*Latihan 1*. Menurut artikel tentang memperbarui wudhu, pada tahun berapa Imam Nawawi wafat?
*Latihan 2*. Terjemahkan kalimat berikut dari artikel tentang memperbarui wudhu ke dalam bahasa Inggris: "Meski boleh, ulama berbeda pendapat tentang kapan disunahkannya wudhu tersebut."
*Latihan 3*. Tuliskan lanjutan artikel tentang memperbarui wudhu, dimulai setelah kalimat terakhir yang tercantum.

*Kutipan halaman*.

Liputan6.com, Jakarta - Banyak orang yang terbiasa untuk menjaga wudhu agar tidak batal akibat hadas kecil. Hadas kecil bisa disebabkan karena buang hajat seperti kencing dan buang air besar, kentut, tidur, bersentuhan kulit dengan lawan jenis yang bukan mahram, dan lain sebagainya.
Hal ini tentunya baik selama dilakukan secara wajar, tapi dalam kasus-kasus tertentu bisa jadi kurang baik. Misalnya, seorang istri atau suami yang sedang menjaga wudhu merasa tidak nyaman ketika pasangan mendekat padanya.
Advertisement
Baca Juga
Sikap tersebut dapat berakibat pada keharmonisan rumah tangga yang semakin menjauhkan kehangatan hubungan antara suami dan istri. Padahal padahal bersikap hangat dan romantis terhadap pasangan merupakan hal yang dilakukan Rasulullah SAW.
Lantas sikap seperti apakah yang sebaiknya dilakukan oleh seorang muslim? Apakah lebih baik menjaga wudhu agar tidak batal atau justru memperbarui wudhunya?
Saksikan Video Pilihan ini:
Sunnah Memperbarui Wudhu Menurut Mazhab Syafii
Mengutip dari laman NU Online, Imam Nawawi (wafat 656 H) menyatakan semua kalangan syafi'iyyah telah bersepakat bahwa orang yang mempunyai wudhu pertama sunnah melakukan wudhu kembali tanpa menunggu wudhu pertama batal terlebih dahulu.
اِتَّفَقَ أَصْحَابُنَا عَلَى اسْتِحْبَابِ تَجْدِيْدِ الْوُضُوْءِ وَهُوَ أَنْ يَكُوْنَ عَلَى وُضُوْءٍ ثُمَّ يَتَوَضَّأُ مِنْ غَيْرِ أَنْ يَحْدِثَ
Artinya: “Kalangan Syafi'iyah telah bersepakat atas kesunahan memperbarui wudhu, yaitu ketika ada orang yang dalam kondisi punya wudhu kemudian wudhu lagi tanpa menunggu hadas terlebih dahulu,” (Lihat Muhyiddin bin Syaraf An-Nawawi, Al-Majmu', cetakan Maktabah Al-Irsyad, juz I, halaman 494).
Meski boleh, ulama berbeda pendapat tentang kapan disunahkannya wudhu tersebut.

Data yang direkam
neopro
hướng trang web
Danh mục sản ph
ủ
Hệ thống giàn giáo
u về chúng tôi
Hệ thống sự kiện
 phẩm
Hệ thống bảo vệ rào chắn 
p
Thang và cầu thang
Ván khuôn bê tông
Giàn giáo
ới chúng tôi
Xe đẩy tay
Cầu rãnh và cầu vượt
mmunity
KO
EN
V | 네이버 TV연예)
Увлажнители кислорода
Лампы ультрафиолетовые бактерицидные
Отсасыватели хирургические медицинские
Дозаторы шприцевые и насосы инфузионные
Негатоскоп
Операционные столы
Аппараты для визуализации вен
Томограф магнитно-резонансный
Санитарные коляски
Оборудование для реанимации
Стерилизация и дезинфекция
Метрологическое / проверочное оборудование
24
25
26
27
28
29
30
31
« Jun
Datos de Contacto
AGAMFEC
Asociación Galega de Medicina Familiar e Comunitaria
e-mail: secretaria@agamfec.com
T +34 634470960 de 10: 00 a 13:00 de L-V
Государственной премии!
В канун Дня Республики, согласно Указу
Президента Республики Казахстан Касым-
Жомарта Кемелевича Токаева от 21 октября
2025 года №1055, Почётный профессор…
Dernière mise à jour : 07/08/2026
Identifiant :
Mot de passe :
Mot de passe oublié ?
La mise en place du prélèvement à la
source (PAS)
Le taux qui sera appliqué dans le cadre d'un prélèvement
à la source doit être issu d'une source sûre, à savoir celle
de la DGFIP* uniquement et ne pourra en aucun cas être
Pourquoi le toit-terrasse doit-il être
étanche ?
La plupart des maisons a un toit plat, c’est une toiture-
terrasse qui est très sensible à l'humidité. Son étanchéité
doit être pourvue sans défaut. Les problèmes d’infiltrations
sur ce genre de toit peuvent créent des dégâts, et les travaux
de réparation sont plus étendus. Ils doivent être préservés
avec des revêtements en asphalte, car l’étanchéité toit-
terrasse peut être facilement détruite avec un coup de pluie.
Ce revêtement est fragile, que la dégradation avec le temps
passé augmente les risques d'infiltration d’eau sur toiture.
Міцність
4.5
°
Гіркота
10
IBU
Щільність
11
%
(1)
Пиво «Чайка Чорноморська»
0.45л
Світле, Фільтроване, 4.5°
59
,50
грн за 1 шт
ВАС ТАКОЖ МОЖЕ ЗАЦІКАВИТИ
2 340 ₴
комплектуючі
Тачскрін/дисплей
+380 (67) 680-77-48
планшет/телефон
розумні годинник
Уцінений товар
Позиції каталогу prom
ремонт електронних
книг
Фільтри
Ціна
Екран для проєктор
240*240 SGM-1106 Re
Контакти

*Jawaban yang diharapkan 1*. 656 H

*Jawaban yang diharapkan 2*. Although it is permitted, scholars differ in opinion about when that ablution is recommended.

*Jawaban yang diharapkan 3*.
Advertisement
Kapan Disunnahkan Memperbarui Wudhu?
Pertama, orang yang mempunyai wudhu, meskipun belum batal, ia disunahkan wudhu lagi apabila ia minimal telah melaksanakan sholat, bisa berupa sholat fardhu atau sunnah.
Ini pendapat paling shahih sebagaimana yang diikuti oleh Al-Baghawi. Jadi apabila seseorang masih mempunyai wudhu dan belum pernah digunakan untuk menjalankan sholat baik sholat fardhu atau sunnah, ia tidak disunnahkan untuk melakukan wudhu lagi.
Pendapat kedua, seseorang disunnahkan wudhu lagi jika dengan wudhu pertama tadi sudah digunakan untuk sholat fardhu. Berbeda dengan pendapat pertama.
Menurut pendapat yang diikuti oleh Al-Faurani ini hanya menganggap sunnah wudhu lagi apabila wudhu yang pertama sudah digunakan untuk melaksanakan sholat wajib.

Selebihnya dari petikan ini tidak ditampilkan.